* What to work on
Here the job is to retype the data word for word while leaving the pictures aside.

>>>>

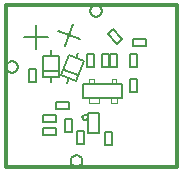
<source format=gm1>
G04 Layer_Color=16711935*
%FSLAX44Y44*%
%MOMM*%
G71*
G01*
G75*
%ADD24C,0.3000*%
%ADD27C,0.1500*%
%ADD29C,0.2000*%
%ADD44C,0.1000*%
D24*
X0Y0D02*
Y137000D01*
X145000D01*
Y0D02*
Y137000D01*
X0Y0D02*
X145000D01*
D27*
X64600Y5000D02*
X63930Y7500D01*
X62100Y9330D01*
X59600Y10000D01*
X57100Y9330D01*
X55270Y7500D01*
X54600Y5000D01*
X55270Y2500D01*
X57100Y670D01*
X59600Y0D01*
X62100Y670D01*
X63930Y2500D01*
X64600Y5000D01*
X10000Y85000D02*
X9330Y87500D01*
X7500Y89330D01*
X5000Y90000D01*
X2500Y89330D01*
X670Y87500D01*
X0Y85000D01*
X670Y82500D01*
X2500Y80670D01*
X5000Y80000D01*
X7500Y80670D01*
X9330Y82500D01*
X10000Y85000D01*
X81100Y132000D02*
X80430Y134500D01*
X78600Y136330D01*
X76100Y137000D01*
X73600Y136330D01*
X71770Y134500D01*
X71100Y132000D01*
X71770Y129500D01*
X73600Y127670D01*
X76100Y127000D01*
X78600Y127670D01*
X80430Y129500D01*
X81100Y132000D01*
D29*
X69350Y42050D02*
X68100Y44215D01*
X65600D01*
X64350Y42050D01*
X65600Y39885D01*
X68100D01*
X69350Y42050D01*
X65250Y58250D02*
X98250D01*
X65250Y70750D02*
X98250D01*
X65250Y58250D02*
Y70750D01*
X98250Y58250D02*
Y70750D01*
X49750Y29750D02*
X55750D01*
X49750Y40750D02*
X55750D01*
X49750Y29750D02*
X49750Y40750D01*
X55750D02*
X55750Y29750D01*
X42000Y27000D02*
Y33000D01*
X31000Y27000D02*
Y33000D01*
Y27000D02*
X42000Y27000D01*
X31000Y33000D02*
X42000Y33000D01*
X42000Y49500D02*
Y55500D01*
X53000Y49500D02*
Y55500D01*
X42000Y55500D02*
X53000Y55500D01*
X42000Y49500D02*
X53000Y49500D01*
X88250Y84500D02*
X94250D01*
X88250Y95500D02*
X94250D01*
X88250Y84500D02*
Y95500D01*
X94250D02*
X94250Y84500D01*
X84000Y29500D02*
X84000Y18500D01*
X90000D02*
X90000Y29500D01*
X84000Y18500D02*
X90000D01*
X84000Y29500D02*
X90000D01*
X31000Y44250D02*
X42000Y44250D01*
X31000Y38250D02*
X42000Y38250D01*
X31000Y38250D02*
Y44250D01*
X42000Y38250D02*
Y44250D01*
X46829Y77601D02*
X59515Y72984D01*
X65671Y89899D01*
X52985Y94516D02*
X65671Y89899D01*
X46829Y77601D02*
X52985Y94516D01*
X51633Y71064D02*
X53172Y75293D01*
X59328Y92207D02*
X60867Y96436D01*
X48625Y82535D02*
X61075Y78003D01*
X43657Y114938D02*
X62451Y108097D01*
X49634Y102121D02*
X56474Y120914D01*
X31250Y76250D02*
X44750D01*
Y94250D01*
X31250D02*
X44750D01*
X31250Y76250D02*
Y94250D01*
X38000Y71750D02*
X38000Y76250D01*
Y94250D02*
Y98750D01*
X31250Y81500D02*
X44500D01*
X15500Y110250D02*
X35500D01*
X25500Y120250D02*
X25500Y100250D01*
X59750Y19750D02*
X65750D01*
X59750Y30750D02*
X65750D01*
X59750Y19750D02*
X59750Y30750D01*
X65750D02*
X65750Y19750D01*
X105000Y74500D02*
X111000D01*
X105000Y63500D02*
X111000D01*
Y74500D01*
X105000Y63500D02*
Y74500D01*
X105000Y95500D02*
X111000D01*
X105000Y84500D02*
X111000D01*
Y95500D01*
X105000Y84500D02*
Y95500D01*
X107500Y102500D02*
Y108500D01*
X118500Y102500D02*
Y108500D01*
X107500Y108500D02*
X118500Y108500D01*
X107500Y102500D02*
X118500Y102500D01*
X86490Y112268D02*
X90732Y116510D01*
X94268Y104490D02*
X98510Y108732D01*
X90732Y116510D02*
X98510Y108732D01*
X86490Y112268D02*
X94268Y104490D01*
X19250Y71750D02*
X25250D01*
X19250Y82750D02*
X25250D01*
X19250Y71750D02*
X19250Y82750D01*
X25250D02*
X25250Y71750D01*
X68250Y84500D02*
X74250D01*
X68250Y95500D02*
X74250D01*
X68250Y84500D02*
X68250Y95500D01*
X74250Y84500D02*
Y95500D01*
X81250Y95500D02*
X87250Y95500D01*
X81250Y84500D02*
X87250D01*
Y95500D01*
X81250Y84500D02*
Y95500D01*
X79000Y46000D02*
X79000Y28500D01*
X69500D02*
Y46000D01*
X79000Y46000D01*
X69500Y28500D02*
X79000D01*
D44*
X70250Y75000D02*
X74250Y75000D01*
X89250Y75000D02*
X93250Y75000D01*
X88750Y54000D02*
X93750D01*
X70050D02*
X78450D01*
X88750D02*
Y58250D01*
X93750D02*
X93750Y54000D01*
X70050D02*
Y58250D01*
X78450D02*
X78450Y54000D01*
X70250Y70750D02*
Y75000D01*
X74250Y70750D02*
Y75000D01*
X89250Y75000D02*
X89250Y70750D01*
X93250D02*
Y75000D01*
M02*

</source>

<<<<

* Response area
<source format=gm1>
G04 Layer_Color=16711935*
%FSLAX44Y44*%
%MOMM*%
G71*
G01*
G75*
%ADD24C,0.3000*%
%ADD27C,0.1500*%
%ADD29C,0.2000*%
%ADD44C,0.1000*%
D24*
X0Y0D02*
Y137000D01*
X145000D01*
Y0D02*
Y137000D01*
X0Y0D02*
X145000D01*
D27*
X64600Y5000D02*
X63930Y7500D01*
X62100Y9330D01*
X59600Y10000D01*
X57100Y9330D01*
X55270Y7500D01*
X54600Y5000D01*
X55270Y2500D01*
X57100Y670D01*
X59600Y0D01*
X62100Y670D01*
X63930Y2500D01*
X64600Y5000D01*
X10000Y85000D02*
X9330Y87500D01*
X7500Y89330D01*
X5000Y90000D01*
X2500Y89330D01*
X670Y87500D01*
X0Y85000D01*
X670Y82500D01*
X2500Y80670D01*
X5000Y80000D01*
X7500Y80670D01*
X9330Y82500D01*
X10000Y85000D01*
X81100Y132000D02*
X80430Y134500D01*
X78600Y136330D01*
X76100Y137000D01*
X73600Y136330D01*
X71770Y134500D01*
X71100Y132000D01*
X71770Y129500D01*
X73600Y127670D01*
X76100Y127000D01*
X78600Y127670D01*
X80430Y129500D01*
X81100Y132000D01*
D29*
X69350Y42050D02*
X68100Y44215D01*
X65600D01*
X64350Y42050D01*
X65600Y39885D01*
X68100D01*
X69350Y42050D01*
X65250Y58250D02*
X98250D01*
X65250Y70750D02*
X98250D01*
X65250Y58250D02*
Y70750D01*
X98250Y58250D02*
Y70750D01*
X49750Y29750D02*
X55750D01*
X49750Y40750D02*
X55750D01*
X49750Y29750D02*
X49750Y40750D01*
X55750D02*
X55750Y29750D01*
X42000Y27000D02*
Y33000D01*
X31000Y27000D02*
Y33000D01*
Y27000D02*
X42000Y27000D01*
X31000Y33000D02*
X42000Y33000D01*
X42000Y49500D02*
Y55500D01*
X53000Y49500D02*
Y55500D01*
X42000Y55500D02*
X53000Y55500D01*
X42000Y49500D02*
X53000Y49500D01*
X88250Y84500D02*
X94250D01*
X88250Y95500D02*
X94250D01*
X88250Y84500D02*
Y95500D01*
X94250D02*
X94250Y84500D01*
X84000Y29500D02*
X84000Y18500D01*
X90000D02*
X90000Y29500D01*
X84000Y18500D02*
X90000D01*
X84000Y29500D02*
X90000D01*
X31000Y44250D02*
X42000Y44250D01*
X31000Y38250D02*
X42000Y38250D01*
X31000Y38250D02*
Y44250D01*
X42000Y38250D02*
Y44250D01*
X46829Y77601D02*
X59515Y72984D01*
X65671Y89899D01*
X52985Y94516D02*
X65671Y89899D01*
X46829Y77601D02*
X52985Y94516D01*
X51633Y71064D02*
X53172Y75293D01*
X59328Y92207D02*
X60867Y96436D01*
X48625Y82535D02*
X61075Y78003D01*
X43657Y114938D02*
X62451Y108097D01*
X49634Y102121D02*
X56474Y120914D01*
X31250Y76250D02*
X44750D01*
Y94250D01*
X31250D02*
X44750D01*
X31250Y76250D02*
Y94250D01*
X38000Y71750D02*
X38000Y76250D01*
Y94250D02*
Y98750D01*
X31250Y81500D02*
X44500D01*
X15500Y110250D02*
X35500D01*
X25500Y120250D02*
X25500Y100250D01*
X59750Y19750D02*
X65750D01*
X59750Y30750D02*
X65750D01*
X59750Y19750D02*
X59750Y30750D01*
X65750D02*
X65750Y19750D01*
X105000Y74500D02*
X111000D01*
X105000Y63500D02*
X111000D01*
Y74500D01*
X105000Y63500D02*
Y74500D01*
X105000Y95500D02*
X111000D01*
X105000Y84500D02*
X111000D01*
Y95500D01*
X105000Y84500D02*
Y95500D01*
X107500Y102500D02*
Y108500D01*
X118500Y102500D02*
Y108500D01*
X107500Y108500D02*
X118500Y108500D01*
X107500Y102500D02*
X118500Y102500D01*
X86490Y112268D02*
X90732Y116510D01*
X94268Y104490D02*
X98510Y108732D01*
X90732Y116510D02*
X98510Y108732D01*
X86490Y112268D02*
X94268Y104490D01*
X19250Y71750D02*
X25250D01*
X19250Y82750D02*
X25250D01*
X19250Y71750D02*
X19250Y82750D01*
X25250D02*
X25250Y71750D01*
X68250Y84500D02*
X74250D01*
X68250Y95500D02*
X74250D01*
X68250Y84500D02*
X68250Y95500D01*
X74250Y84500D02*
Y95500D01*
X81250Y95500D02*
X87250Y95500D01*
X81250Y84500D02*
X87250D01*
Y95500D01*
X81250Y84500D02*
Y95500D01*
X79000Y46000D02*
X79000Y28500D01*
X69500D02*
Y46000D01*
X79000Y46000D01*
X69500Y28500D02*
X79000D01*
D44*
X70250Y75000D02*
X74250Y75000D01*
X89250Y75000D02*
X93250Y75000D01*
X88750Y54000D02*
X93750D01*
X70050D02*
X78450D01*
X88750D02*
Y58250D01*
X93750D02*
X93750Y54000D01*
X70050D02*
Y58250D01*
X78450D02*
X78450Y54000D01*
X70250Y70750D02*
Y75000D01*
X74250Y70750D02*
Y75000D01*
X89250Y75000D02*
X89250Y70750D01*
X93250D02*
Y75000D01*
M02*

</source>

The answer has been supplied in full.